What it means for households
For more than 130 million American households navigating this economy, the GDP figures translate into tangible pressure. Slower growth typically means fewer job openings, smaller raises, and more cautious hiring, even before the unemployment rate spikes. At the same time, elevated inflation shows up at the checkout counter, in rent increases, and in the interest rates attached to credit cards and auto loans.
That squeeze is already visible in consumer behavior. Credit card delinquency rates have been trending upward since mid-2025, according to the Federal Reserve Bank of New York’s Quarterly Report on Household Debt and Credit, and the personal savings rate dipped in the fourth quarter as families drew down reserves to cover everyday expenses. Consumer sentiment surveys from the University of Michigan have softened in tandem, reflecting a public that feels the growing gap between what the economy is delivering and what it costs to get by.

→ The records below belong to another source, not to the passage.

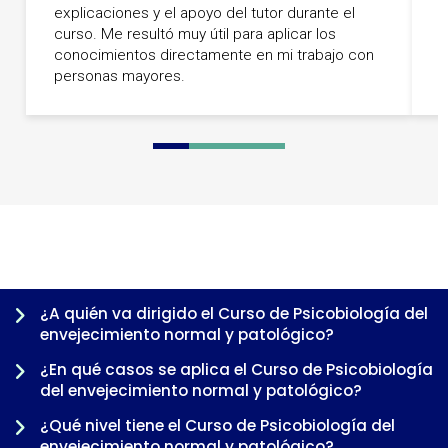
L
explicaciones y el apoyo del tutor durante el
e
curso. Me resultó muy útil para aplicar los
c
conocimientos directamente en mi trabajo con
r
personas mayores.
0
1
2
3
4
5
6
7
8
¿A quién va dirigido el Curso de Psicobiología del
envejecimiento normal y patológico?
¿En qué casos se aplica el Curso de Psicobiología
del envejecimiento normal y patológico?
¿Qué nivel tiene el Curso de Psicobiología del
envejecimiento normal y patológico?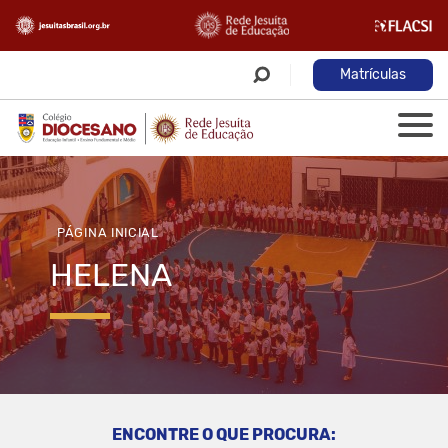
Matrículas
PÁGINA INICIAL
HELENA
ENCONTRE O QUE PROCURA: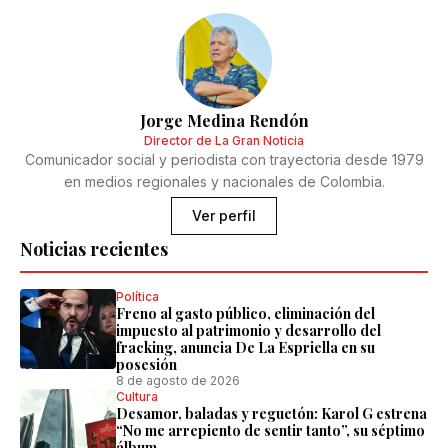
Jorge Medina Rendón
Director de La Gran Noticia
Comunicador social y periodista con trayectoria desde 1979
en medios regionales y nacionales de Colombia.
Ver perfil
Noticias recientes
Política
Freno al gasto público, eliminación del
impuesto al patrimonio y desarrollo del
fracking, anuncia De La Espriella en su
posesión
8 de agosto de 2026
Cultura
Desamor, baladas y reguetón: Karol G estrena
“No me arrepiento de sentir tanto”, su séptimo
álbum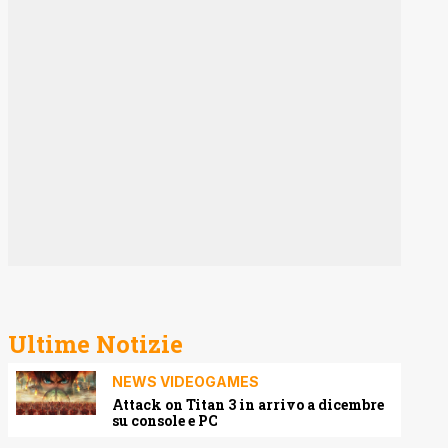
Ultime Notizie
NEWS VIDEOGAMES
Attack on Titan 3 in arrivo a dicembre
su console e PC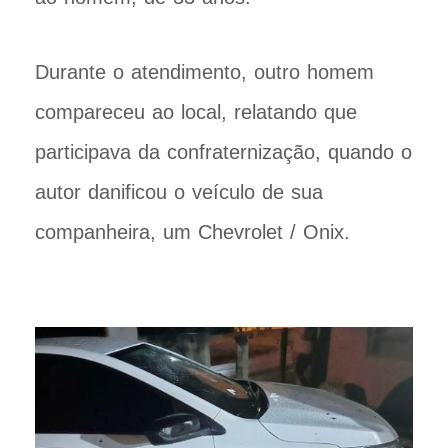
Durante o atendimento, outro homem
compareceu ao local, relatando que
participava da confraternização, quando o
autor danificou o veículo de sua
companheira, um Chevrolet / Onix.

None of this guarantees a recession. The labor market, while cooling, has not collapsed, and household balance sheets in aggregate remain stronger than they were heading into the 2008 financial crisis. But the margin for error has narrowed sharply. A 0.5% growth rate paired with 3.7% inflation leaves almost no cushion. The next round of data will determine whether the economy finds its footing or stumbles further toward the outcome Wall Street is now openly debating.